▶ [What is required]
Could you return every record below without changing a word?

━━ Dataset

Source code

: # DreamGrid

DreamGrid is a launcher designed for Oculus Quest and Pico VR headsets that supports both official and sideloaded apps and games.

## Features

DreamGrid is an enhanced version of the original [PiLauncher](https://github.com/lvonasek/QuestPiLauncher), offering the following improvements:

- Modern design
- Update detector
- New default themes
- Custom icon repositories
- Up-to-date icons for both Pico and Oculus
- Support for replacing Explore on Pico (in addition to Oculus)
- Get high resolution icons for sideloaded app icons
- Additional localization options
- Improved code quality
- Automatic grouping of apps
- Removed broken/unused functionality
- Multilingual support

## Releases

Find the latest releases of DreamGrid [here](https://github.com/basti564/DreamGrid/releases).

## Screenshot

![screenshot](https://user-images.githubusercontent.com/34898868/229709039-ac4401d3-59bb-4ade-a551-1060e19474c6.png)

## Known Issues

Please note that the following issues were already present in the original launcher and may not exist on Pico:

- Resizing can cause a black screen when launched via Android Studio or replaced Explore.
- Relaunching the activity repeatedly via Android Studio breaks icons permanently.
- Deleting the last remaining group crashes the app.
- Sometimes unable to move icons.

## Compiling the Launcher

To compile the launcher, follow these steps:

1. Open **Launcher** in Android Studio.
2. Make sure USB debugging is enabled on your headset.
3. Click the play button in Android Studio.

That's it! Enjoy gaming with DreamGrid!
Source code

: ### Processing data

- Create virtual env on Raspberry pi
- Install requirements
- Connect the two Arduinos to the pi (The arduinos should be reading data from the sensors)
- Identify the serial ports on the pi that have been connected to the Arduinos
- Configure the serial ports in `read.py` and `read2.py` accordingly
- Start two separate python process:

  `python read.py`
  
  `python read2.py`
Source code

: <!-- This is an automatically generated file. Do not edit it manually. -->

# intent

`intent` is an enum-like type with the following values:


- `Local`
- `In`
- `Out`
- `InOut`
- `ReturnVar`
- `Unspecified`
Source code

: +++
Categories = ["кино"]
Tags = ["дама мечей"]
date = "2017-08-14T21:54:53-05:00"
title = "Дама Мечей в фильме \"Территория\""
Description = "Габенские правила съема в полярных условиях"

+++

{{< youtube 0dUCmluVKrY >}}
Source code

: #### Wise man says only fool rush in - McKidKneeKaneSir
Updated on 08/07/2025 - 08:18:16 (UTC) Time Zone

━━━━

▶ [Task answer]
Source code

: # DreamGrid

DreamGrid is a launcher designed for Oculus Quest and Pico VR headsets that supports both official and sideloaded apps and games.

## Features

DreamGrid is an enhanced version of the original [PiLauncher](https://github.com/lvonasek/QuestPiLauncher), offering the following improvements:

- Modern design
- Update detector
- New default themes
- Custom icon repositories
- Up-to-date icons for both Pico and Oculus
- Support for replacing Explore on Pico (in addition to Oculus)
- Get high resolution icons for sideloaded app icons
- Additional localization options
- Improved code quality
- Automatic grouping of apps
- Removed broken/unused functionality
- Multilingual support

## Releases

Find the latest releases of DreamGrid [here](https://github.com/basti564/DreamGrid/releases).

## Screenshot

![screenshot](https://user-images.githubusercontent.com/34898868/229709039-ac4401d3-59bb-4ade-a551-1060e19474c6.png)

## Known Issues

Please note that the following issues were already present in the original launcher and may not exist on Pico:

- Resizing can cause a black screen when launched via Android Studio or replaced Explore.
- Relaunching the activity repeatedly via Android Studio breaks icons permanently.
- Deleting the last remaining group crashes the app.
- Sometimes unable to move icons.

## Compiling the Launcher

To compile the launcher, follow these steps:

1. Open **Launcher** in Android Studio.
2. Make sure USB debugging is enabled on your headset.
3. Click the play button in Android Studio.

That's it! Enjoy gaming with DreamGrid!
Source code

: ### Processing data

- Create virtual env on Raspberry pi
- Install requirements
- Connect the two Arduinos to the pi (The arduinos should be reading data from the sensors)
- Identify the serial ports on the pi that have been connected to the Arduinos
- Configure the serial ports in `read.py` and `read2.py` accordingly
- Start two separate python process:

  `python read.py`
  
  `python read2.py`
Source code

: <!-- This is an automatically generated file. Do not edit it manually. -->

# intent

`intent` is an enum-like type with the following values:


- `Local`
- `In`
- `Out`
- `InOut`
- `ReturnVar`
- `Unspecified`
Source code

: +++
Categories = ["кино"]
Tags = ["дама мечей"]
date = "2017-08-14T21:54:53-05:00"
title = "Дама Мечей в фильме \"Территория\""
Description = "Габенские правила съема в полярных условиях"

+++

{{< youtube 0dUCmluVKrY >}}
Source code

: #### Wise man says only fool rush in - McKidKneeKaneSir
Updated on 08/07/2025 - 08:18:16 (UTC) Time Zone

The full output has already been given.